# DO THIS:
Copy the following lines verbatim.

* Start *

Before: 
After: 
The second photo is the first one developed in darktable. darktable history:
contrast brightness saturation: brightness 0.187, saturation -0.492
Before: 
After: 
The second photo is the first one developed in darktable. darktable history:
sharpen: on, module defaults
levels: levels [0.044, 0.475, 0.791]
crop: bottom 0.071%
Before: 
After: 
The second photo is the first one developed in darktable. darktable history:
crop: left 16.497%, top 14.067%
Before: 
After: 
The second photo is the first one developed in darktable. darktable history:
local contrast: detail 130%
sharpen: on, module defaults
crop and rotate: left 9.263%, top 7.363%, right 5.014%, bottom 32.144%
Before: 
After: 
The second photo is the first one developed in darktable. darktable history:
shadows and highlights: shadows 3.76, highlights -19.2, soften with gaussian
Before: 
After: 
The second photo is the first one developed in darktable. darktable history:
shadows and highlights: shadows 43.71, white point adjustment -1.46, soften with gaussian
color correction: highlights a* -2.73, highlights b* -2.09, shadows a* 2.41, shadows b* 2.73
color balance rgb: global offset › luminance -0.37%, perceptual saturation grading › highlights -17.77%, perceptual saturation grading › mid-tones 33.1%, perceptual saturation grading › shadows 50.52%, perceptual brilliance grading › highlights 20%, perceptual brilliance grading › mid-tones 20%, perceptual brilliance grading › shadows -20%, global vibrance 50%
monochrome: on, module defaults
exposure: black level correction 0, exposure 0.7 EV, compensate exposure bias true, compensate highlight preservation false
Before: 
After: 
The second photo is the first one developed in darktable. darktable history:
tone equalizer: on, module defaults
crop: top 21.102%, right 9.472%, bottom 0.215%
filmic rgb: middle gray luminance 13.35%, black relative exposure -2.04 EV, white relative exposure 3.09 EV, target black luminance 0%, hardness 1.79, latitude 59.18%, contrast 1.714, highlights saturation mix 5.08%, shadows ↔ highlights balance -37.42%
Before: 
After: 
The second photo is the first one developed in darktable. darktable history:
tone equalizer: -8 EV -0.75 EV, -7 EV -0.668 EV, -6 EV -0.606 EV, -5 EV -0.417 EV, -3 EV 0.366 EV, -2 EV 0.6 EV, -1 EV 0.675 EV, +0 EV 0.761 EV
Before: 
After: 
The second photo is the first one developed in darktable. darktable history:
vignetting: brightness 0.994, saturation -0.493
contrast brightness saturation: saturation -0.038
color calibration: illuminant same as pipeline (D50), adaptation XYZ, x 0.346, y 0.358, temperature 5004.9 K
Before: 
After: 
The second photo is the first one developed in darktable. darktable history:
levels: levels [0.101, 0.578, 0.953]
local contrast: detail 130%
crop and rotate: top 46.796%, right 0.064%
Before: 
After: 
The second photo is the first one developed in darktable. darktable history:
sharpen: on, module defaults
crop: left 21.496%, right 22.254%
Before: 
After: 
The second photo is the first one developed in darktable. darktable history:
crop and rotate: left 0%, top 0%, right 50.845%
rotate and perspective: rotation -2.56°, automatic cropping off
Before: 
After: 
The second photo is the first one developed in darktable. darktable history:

* End *

# WRITTEN RESPONSE:
Before: 
After: 
The second photo is the first one developed in darktable. darktable history:
contrast brightness saturation: brightness 0.187, saturation -0.492
Before: 
After: 
The second photo is the first one developed in darktable. darktable history:
sharpen: on, module defaults
levels: levels [0.044, 0.475, 0.791]
crop: bottom 0.071%
Before: 
After: 
The second photo is the first one developed in darktable. darktable history:
crop: left 16.497%, top 14.067%
Before: 
After: 
The second photo is the first one developed in darktable. darktable history:
local contrast: detail 130%
sharpen: on, module defaults
crop and rotate: left 9.263%, top 7.363%, right 5.014%, bottom 32.144%
Before: 
After: 
The second photo is the first one developed in darktable. darktable history:
shadows and highlights: shadows 3.76, highlights -19.2, soften with gaussian
Before: 
After: 
The second photo is the first one developed in darktable. darktable history:
shadows and highlights: shadows 43.71, white point adjustment -1.46, soften with gaussian
color correction: highlights a* -2.73, highlights b* -2.09, shadows a* 2.41, shadows b* 2.73
color balance rgb: global offset › luminance -0.37%, perceptual saturation grading › highlights -17.77%, perceptual saturation grading › mid-tones 33.1%, perceptual saturation grading › shadows 50.52%, perceptual brilliance grading › highlights 20%, perceptual brilliance grading › mid-tones 20%, perceptual brilliance grading › shadows -20%, global vibrance 50%
monochrome: on, module defaults
exposure: black level correction 0, exposure 0.7 EV, compensate exposure bias true, compensate highlight preservation false
Before: 
After: 
The second photo is the first one developed in darktable. darktable history:
tone equalizer: on, module defaults
crop: top 21.102%, right 9.472%, bottom 0.215%
filmic rgb: middle gray luminance 13.35%, black relative exposure -2.04 EV, white relative exposure 3.09 EV, target black luminance 0%, hardness 1.79, latitude 59.18%, contrast 1.714, highlights saturation mix 5.08%, shadows ↔ highlights balance -37.42%
Before: 
After: 
The second photo is the first one developed in darktable. darktable history:
tone equalizer: -8 EV -0.75 EV, -7 EV -0.668 EV, -6 EV -0.606 EV, -5 EV -0.417 EV, -3 EV 0.366 EV, -2 EV 0.6 EV, -1 EV 0.675 EV, +0 EV 0.761 EV
Before: 
After: 
The second photo is the first one developed in darktable. darktable history:
vignetting: brightness 0.994, saturation -0.493
contrast brightness saturation: saturation -0.038
color calibration: illuminant same as pipeline (D50), adaptation XYZ, x 0.346, y 0.358, temperature 5004.9 K
Before: 
After: 
The second photo is the first one developed in darktable. darktable history:
levels: levels [0.101, 0.578, 0.953]
local contrast: detail 130%
crop and rotate: top 46.796%, right 0.064%
Before: 
After: 
The second photo is the first one developed in darktable. darktable history:
sharpen: on, module defaults
crop: left 21.496%, right 22.254%
Before: 
After: 
The second photo is the first one developed in darktable. darktable history:
crop and rotate: left 0%, top 0%, right 50.845%
rotate and perspective: rotation -2.56°, automatic cropping off
Before: 
After: 
The second photo is the first one developed in darktable. darktable history:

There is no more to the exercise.